ACTIVITY:
Starting with the line containing "其实前半段体验不好，主要和音频（【跟练】自我练习（自然））不好用。" and going on through the end of the data, rewrite those lines with "音频" replaced by "录音" and everything else left unchanged.

SOURCE MATERIAL:

◇ ◇ ◇ ◇ ◇

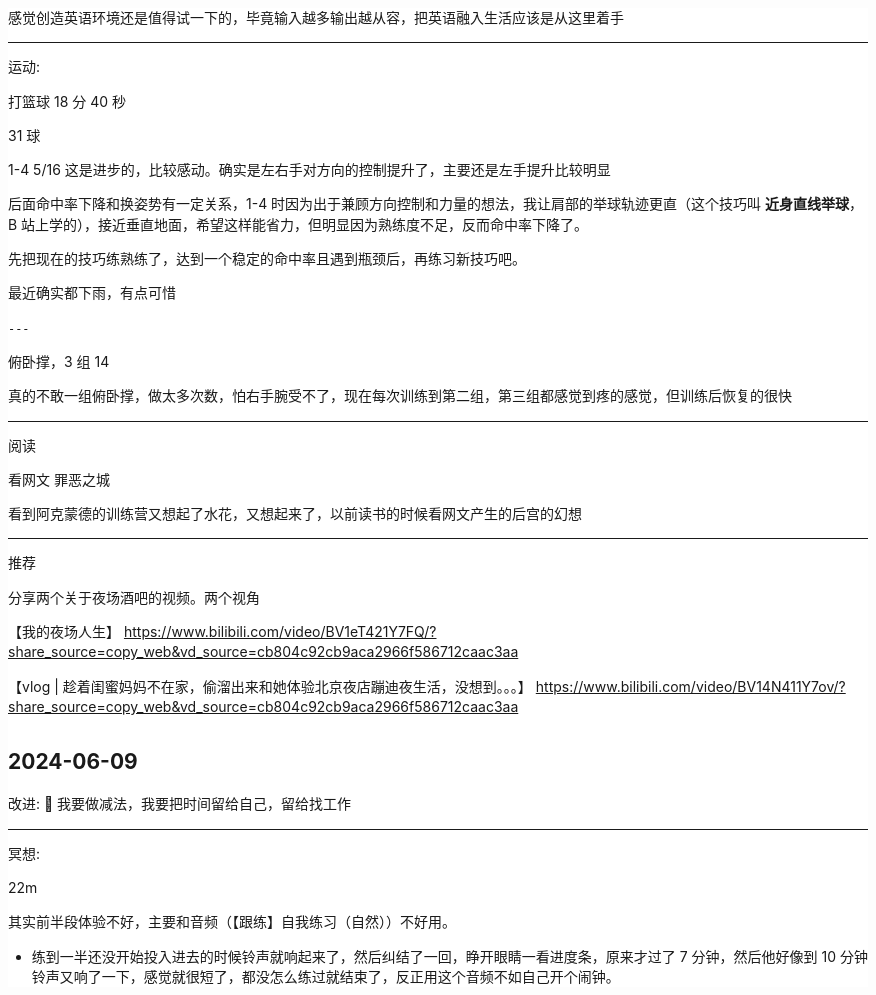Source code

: 感觉创造英语环境还是值得试一下的，毕竟输入越多输出越从容，把英语融入生活应该是从这里着手

---

运动:

打篮球
18 分 40 秒

31 球

1-4 5/16 这是进步的，比较感动。确实是左右手对方向的控制提升了，主要还是左手提升比较明显

后面命中率下降和换姿势有一定关系，1-4 时因为出于兼顾方向控制和力量的想法，我让肩部的举球轨迹更直（这个技巧叫 **近身直线举球**，B 站上学的），接近垂直地面，希望这样能省力，但明显因为熟练度不足，反而命中率下降了。

先把现在的技巧练熟练了，达到一个稳定的命中率且遇到瓶颈后，再练习新技巧吧。

最近确实都下雨，有点可惜

    ---

俯卧撑，3 组 14

真的不敢一组俯卧撑，做太多次数，怕右手腕受不了，现在每次训练到第二组，第三组都感觉到疼的感觉，但训练后恢复的很快

---

阅读

看网文 罪恶之城

看到阿克蒙德的训练营又想起了水花，又想起来了，以前读书的时候看网文产生的后宫的幻想

---

推荐

分享两个关于夜场酒吧的视频。两个视角

【我的夜场人生】 https://www.bilibili.com/video/BV1eT421Y7FQ/?share_source=copy_web&vd_source=cb804c92cb9aca2966f586712caac3aa

【vlog | 趁着闺蜜妈妈不在家，偷溜出来和她体验北京夜店蹦迪夜生活，没想到。。。】 https://www.bilibili.com/video/BV14N411Y7ov/?share_source=copy_web&vd_source=cb804c92cb9aca2966f586712caac3aa

## 2024-06-09

改进:
🎇 我要做减法，我要把时间留给自己，留给找工作

---

冥想:

22m

其实前半段体验不好，主要和音频（【跟练】自我练习（自然））不好用。

-   练到一半还没开始投入进去的时候铃声就响起来了，然后纠结了一回，睁开眼睛一看进度条，原来才过了 7 分钟，然后他好像到 10 分钟铃声又响了一下，感觉就很短了，都没怎么练过就结束了，反正用这个音频不如自己开个闹钟。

◇ ◇ ◇ ◇ ◇

ANSWER TO THIS EXERCISE:
其实前半段体验不好，主要和录音（【跟练】自我练习（自然））不好用。

-   练到一半还没开始投入进去的时候铃声就响起来了，然后纠结了一回，睁开眼睛一看进度条，原来才过了 7 分钟，然后他好像到 10 分钟铃声又响了一下，感觉就很短了，都没怎么练过就结束了，反正用这个录音不如自己开个闹钟。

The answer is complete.